In 1954, Landman returned to the pitch. He was offered a professional contract with one of the first initiatives to practice professional football in the Netherlands: BVC Rotterdam. The club did not exist for long and eventually merged into Holland Sport, which later became Scheveningen Holland Sport (SHS). From the 1954–55 season, Landman played for this club and gained three more caps for the Netherlands.

===Allegations of match fixing===
Particularly weak performances in matches of SHS against NAC and BVV led to rumours that Landman had been bribed. In the case of the game against BVV on 27 May 1956, this was deemed a fact for a long time, because the KNVB suspended him for a year and a half in 1959 after it came to light. But in the meantime, bribery had not been proven.

On 16 March 1959, the list of those suspended in the BVV affair was published in the Sportkroniek, the official paper of the KNVB. The list mentioned Landman, who was to be suspended from 16 March 1959 to 1 July 1960 for initially accepting a proposal for bribery, for failing to notify the KNVB of this attempt at bribery and for making an incomplete and incorrect statement at first. A handful of the eleven board members of BVV were suspended for "serious negligence" in relation to a payments to amateur players. The suspensions for the board members were considerably longer than the Landsman suspension, and varied from one to twelve years. All newspapers took the literal text from the Sportkroniek. The daily newspaper De Tijd, Nieuwsblad van het Zuiden and the weekly magazines Sport and Sportwereld and the Wereldkroniek checked the publication at the KNVB and found on 16 March 1959 that bribery had not been proven in Landman's case.
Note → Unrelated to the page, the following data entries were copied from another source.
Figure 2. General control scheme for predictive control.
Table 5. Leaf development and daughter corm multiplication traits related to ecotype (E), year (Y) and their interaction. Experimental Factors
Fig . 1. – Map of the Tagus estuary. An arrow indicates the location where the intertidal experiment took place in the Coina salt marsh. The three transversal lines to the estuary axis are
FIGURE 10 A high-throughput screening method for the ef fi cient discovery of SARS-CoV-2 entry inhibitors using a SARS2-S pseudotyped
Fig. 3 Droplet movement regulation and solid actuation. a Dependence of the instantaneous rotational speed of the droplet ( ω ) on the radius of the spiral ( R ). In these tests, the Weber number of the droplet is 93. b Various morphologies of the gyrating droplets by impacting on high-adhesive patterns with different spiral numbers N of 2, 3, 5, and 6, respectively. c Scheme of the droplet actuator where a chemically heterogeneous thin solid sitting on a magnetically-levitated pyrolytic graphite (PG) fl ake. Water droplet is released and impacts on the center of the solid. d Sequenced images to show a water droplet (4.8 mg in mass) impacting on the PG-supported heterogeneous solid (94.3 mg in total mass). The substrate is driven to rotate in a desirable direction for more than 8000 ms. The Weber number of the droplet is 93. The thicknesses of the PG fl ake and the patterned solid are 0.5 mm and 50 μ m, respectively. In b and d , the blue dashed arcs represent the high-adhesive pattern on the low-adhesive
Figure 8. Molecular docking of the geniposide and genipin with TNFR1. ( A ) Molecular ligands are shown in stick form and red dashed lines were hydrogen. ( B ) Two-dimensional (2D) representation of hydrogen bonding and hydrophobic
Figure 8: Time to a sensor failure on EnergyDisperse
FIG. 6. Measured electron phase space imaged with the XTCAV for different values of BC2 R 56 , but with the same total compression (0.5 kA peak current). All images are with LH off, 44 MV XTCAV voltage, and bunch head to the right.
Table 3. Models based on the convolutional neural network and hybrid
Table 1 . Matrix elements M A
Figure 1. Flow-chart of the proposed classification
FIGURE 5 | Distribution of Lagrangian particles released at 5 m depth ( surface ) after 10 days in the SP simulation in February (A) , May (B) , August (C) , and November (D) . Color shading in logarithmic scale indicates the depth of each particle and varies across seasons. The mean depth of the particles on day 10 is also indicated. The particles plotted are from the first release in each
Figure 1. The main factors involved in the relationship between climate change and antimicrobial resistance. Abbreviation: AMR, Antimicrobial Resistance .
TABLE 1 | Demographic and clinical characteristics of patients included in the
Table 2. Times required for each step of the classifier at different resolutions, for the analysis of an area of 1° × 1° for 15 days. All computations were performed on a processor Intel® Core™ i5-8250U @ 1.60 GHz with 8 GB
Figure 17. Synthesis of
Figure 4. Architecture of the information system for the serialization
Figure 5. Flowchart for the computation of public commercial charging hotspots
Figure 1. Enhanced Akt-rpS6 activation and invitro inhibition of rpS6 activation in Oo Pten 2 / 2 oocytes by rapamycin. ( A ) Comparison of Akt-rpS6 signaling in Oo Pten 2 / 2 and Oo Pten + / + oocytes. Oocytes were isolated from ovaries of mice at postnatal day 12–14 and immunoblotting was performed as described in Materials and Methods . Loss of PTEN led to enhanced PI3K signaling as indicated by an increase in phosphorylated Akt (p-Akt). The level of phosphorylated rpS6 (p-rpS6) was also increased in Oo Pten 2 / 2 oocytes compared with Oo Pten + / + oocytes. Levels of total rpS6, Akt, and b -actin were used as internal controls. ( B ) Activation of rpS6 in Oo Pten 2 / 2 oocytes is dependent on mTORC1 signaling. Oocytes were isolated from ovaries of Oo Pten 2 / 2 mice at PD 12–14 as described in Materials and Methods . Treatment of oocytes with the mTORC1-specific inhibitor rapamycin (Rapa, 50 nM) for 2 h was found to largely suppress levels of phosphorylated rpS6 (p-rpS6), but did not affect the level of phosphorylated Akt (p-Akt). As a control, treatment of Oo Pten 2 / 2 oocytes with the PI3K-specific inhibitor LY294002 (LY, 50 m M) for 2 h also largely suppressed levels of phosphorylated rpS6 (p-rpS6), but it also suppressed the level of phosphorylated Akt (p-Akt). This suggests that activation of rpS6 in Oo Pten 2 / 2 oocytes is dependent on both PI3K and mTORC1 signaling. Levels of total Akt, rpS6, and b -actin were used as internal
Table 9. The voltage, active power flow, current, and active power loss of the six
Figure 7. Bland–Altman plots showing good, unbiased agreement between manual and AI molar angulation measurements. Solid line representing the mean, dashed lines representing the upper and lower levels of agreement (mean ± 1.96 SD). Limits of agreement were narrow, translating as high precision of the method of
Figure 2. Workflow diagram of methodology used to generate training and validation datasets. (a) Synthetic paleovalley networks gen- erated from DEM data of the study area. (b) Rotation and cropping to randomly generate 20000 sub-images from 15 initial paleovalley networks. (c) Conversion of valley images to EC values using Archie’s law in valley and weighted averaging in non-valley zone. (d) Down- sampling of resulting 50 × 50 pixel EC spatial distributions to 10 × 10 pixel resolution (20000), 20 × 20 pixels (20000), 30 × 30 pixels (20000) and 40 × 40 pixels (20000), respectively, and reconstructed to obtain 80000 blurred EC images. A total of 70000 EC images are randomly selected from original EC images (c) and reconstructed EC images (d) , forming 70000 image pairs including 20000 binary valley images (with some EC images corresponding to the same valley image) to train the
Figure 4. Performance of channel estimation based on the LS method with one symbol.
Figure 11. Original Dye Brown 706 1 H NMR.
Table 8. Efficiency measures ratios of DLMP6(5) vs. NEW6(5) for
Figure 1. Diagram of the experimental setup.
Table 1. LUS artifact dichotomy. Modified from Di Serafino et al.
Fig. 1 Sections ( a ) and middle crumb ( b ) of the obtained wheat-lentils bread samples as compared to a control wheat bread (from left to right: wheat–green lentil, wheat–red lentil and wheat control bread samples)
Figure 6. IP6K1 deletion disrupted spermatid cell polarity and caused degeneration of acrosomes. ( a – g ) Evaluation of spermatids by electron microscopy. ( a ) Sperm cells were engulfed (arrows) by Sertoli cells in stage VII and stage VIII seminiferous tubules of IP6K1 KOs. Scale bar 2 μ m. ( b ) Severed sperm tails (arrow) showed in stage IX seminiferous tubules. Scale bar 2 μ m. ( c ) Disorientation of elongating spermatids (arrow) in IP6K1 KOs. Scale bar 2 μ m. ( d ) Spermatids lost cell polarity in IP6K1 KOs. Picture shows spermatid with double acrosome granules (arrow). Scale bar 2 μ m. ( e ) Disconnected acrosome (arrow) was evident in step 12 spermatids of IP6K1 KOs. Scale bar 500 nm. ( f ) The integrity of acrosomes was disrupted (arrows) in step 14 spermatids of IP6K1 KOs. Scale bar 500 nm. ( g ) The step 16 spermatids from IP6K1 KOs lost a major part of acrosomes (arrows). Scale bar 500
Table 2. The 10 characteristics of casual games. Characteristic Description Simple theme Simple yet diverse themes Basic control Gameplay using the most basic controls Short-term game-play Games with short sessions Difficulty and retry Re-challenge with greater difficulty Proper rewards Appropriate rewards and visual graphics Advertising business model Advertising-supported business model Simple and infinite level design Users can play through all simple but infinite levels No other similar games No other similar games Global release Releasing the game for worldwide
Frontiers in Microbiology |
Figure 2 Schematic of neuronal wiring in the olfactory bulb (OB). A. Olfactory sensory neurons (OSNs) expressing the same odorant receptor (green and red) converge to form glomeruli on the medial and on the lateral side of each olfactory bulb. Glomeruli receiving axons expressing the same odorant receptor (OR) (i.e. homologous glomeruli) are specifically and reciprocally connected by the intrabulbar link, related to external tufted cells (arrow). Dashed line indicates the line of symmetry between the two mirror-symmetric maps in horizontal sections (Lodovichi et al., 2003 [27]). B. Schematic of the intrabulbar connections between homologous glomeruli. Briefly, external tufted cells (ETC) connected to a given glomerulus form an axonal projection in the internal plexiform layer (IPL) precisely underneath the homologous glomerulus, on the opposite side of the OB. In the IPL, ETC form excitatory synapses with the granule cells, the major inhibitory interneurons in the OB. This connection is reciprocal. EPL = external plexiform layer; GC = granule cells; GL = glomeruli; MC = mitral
Wim Landman's bribe attempt was planned in 1956 in the supporters' café of BVV, called "De Kiek". One of the three bribers subsequently died when the KNVB started the investigation in March 1959. In 1961, the secretary of BVV died from the consequences of the affair.

===Return to football===
On 1 January 1961, Landman made his return to SHS. At that time, Landman only had nine fingers after having jumped over a fence with his ring sticking to the barbed wire, which required his finger to be amputated. After the 1961–62 season he retired from football.

==International career==
During the 1948 Summer Olympics in London, he was the standard bearer of the Dutch team. Also four years later he was among the participants in the 1952 Summer Olympics in Helsinki. From that year, 1952, he played four times for the Netherlands national team. After not being called up for the international match against Norway on 27 September 1953, Landman, who had been known for his vanity, ended his international career abruptly; he felt that he was not taken seriously by the Royal Dutch Football Association (KNVB). "I didn't even go and watch the games anymore, because then I just got upset and a person shouldn't get too excited. That is bad for health."

==Death==
On the morning of 27 June 1975, Landman took his own life, jumping in front of a train in Bleiswijk.